Bill Clinton - The 42nd U.S. President is remembered for more than just his presidential skills. Clinton presided over the continuation of an economic expansion that would later
become the longest period of peace-time economic expansion in American history. He left office with the highest end-of-office approval rating of any U.S. president since World War II.
Fidel Castro - Cuban leader and Communism supporter held power longer than any national leader other than Queen Elizabeth. His
personal control over a Communist revolution made him perhaps the most important leader in Latin America since its 19th century wars of independence.
Jacques Chirac - The second-longest serving President of France (1995 to 2007), is nicknamed 'Le Worm' by the British Sun newspaper and mocked remorselessly for his opinions and alleged corruptness.
He is remembered as the president who successfully made well-known policies, including lower tax rates, the removal of price controls, strong punishment for crime and terrorism, and business privatization in France.
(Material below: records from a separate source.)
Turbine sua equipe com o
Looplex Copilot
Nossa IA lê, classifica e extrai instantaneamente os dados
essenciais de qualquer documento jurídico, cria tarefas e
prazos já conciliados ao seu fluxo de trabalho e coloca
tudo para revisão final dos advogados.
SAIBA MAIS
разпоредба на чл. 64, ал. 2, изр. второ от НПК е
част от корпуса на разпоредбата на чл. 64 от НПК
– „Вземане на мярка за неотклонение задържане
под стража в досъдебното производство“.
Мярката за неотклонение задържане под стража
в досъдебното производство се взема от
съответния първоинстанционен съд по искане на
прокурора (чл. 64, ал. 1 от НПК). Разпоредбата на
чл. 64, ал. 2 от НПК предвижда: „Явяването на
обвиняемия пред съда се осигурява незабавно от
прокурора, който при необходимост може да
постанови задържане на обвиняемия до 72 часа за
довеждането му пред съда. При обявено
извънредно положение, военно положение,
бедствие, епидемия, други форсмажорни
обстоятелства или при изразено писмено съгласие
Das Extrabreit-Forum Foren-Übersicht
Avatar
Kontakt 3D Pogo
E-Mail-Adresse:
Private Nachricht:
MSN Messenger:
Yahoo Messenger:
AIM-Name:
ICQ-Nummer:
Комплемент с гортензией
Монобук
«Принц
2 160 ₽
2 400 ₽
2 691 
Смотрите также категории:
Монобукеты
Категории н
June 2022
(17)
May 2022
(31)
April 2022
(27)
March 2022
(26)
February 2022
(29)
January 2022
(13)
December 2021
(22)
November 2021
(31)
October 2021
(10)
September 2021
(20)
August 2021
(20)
Kofi Annan - A Ghanaian diplomat who served as the seventh Secretary-General of the United Nations from 1 January 1997 to 31 December 2006. Annan and the United Nations were the co-recipients of the
2001 Nobel Peace Prize for his founding the Global AIDS and Health Fund to support developing countries in their struggle to care for their people.
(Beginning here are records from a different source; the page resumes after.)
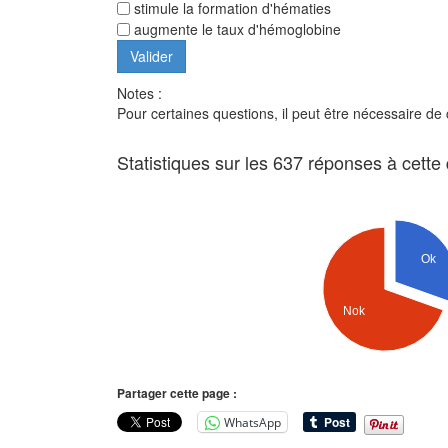
stimule la formation d'hématies
augmente le taux d'hémoglobine
Notes :
Pour certaines questions, il peut être nécessaire de
Statistiques sur les 637 réponses à cette
Ok
Nok
Partager cette page :
WhatsApp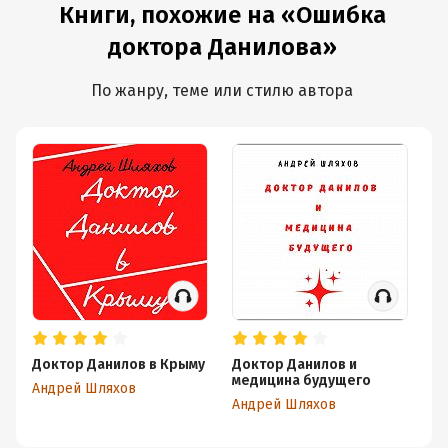
Книги, похожие на «Ошибка
доктора Данилова»
По жанру, теме или стилю автора
Доктор Данилов в Крыму
Доктор Данилов и
Ю
медицина будущего
Андрей Шляхов
Ан
Андрей Шляхов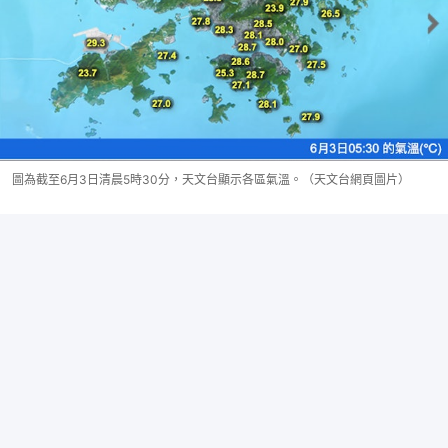
圖為截至6月3日清晨5時30分，天文台顯示各區氣溫。（天文台網頁圖片）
Tony Blair - The United Kingdom Labour Party's longest-serving Prime Minister (5/1997 - 6/2007) will be remembered as the PM who strongly supported United States foreign policy, notably by participating in the 2001 invasion of Afghanistan and 2003 invasion of Iraq.
Blair raised taxes, introduced significant constitutional reforms, promoted new rights for gay people, and signed treaties integrating Britain more closely with the EU.
Margaret Thatcher - The Prime Minister of the United Kingdom from 1979 to 1990. She is remembered as the PM with political philosophy and economic policies
emphasized deregulation, particularly of
the financial sector, flexible labor markets, and the selling off and closing down of state owned companies and withdrawing subsidy to others.
Nelson Mandela - A famous global figure and African leader who served as President of South Africa from 1994 to 1999. Before his presidency, Mandela was an anti-apartheid activist and served 27 years in prison. He has received more than 250 awards over four decades, including the 1993 Nobel Peace Prize.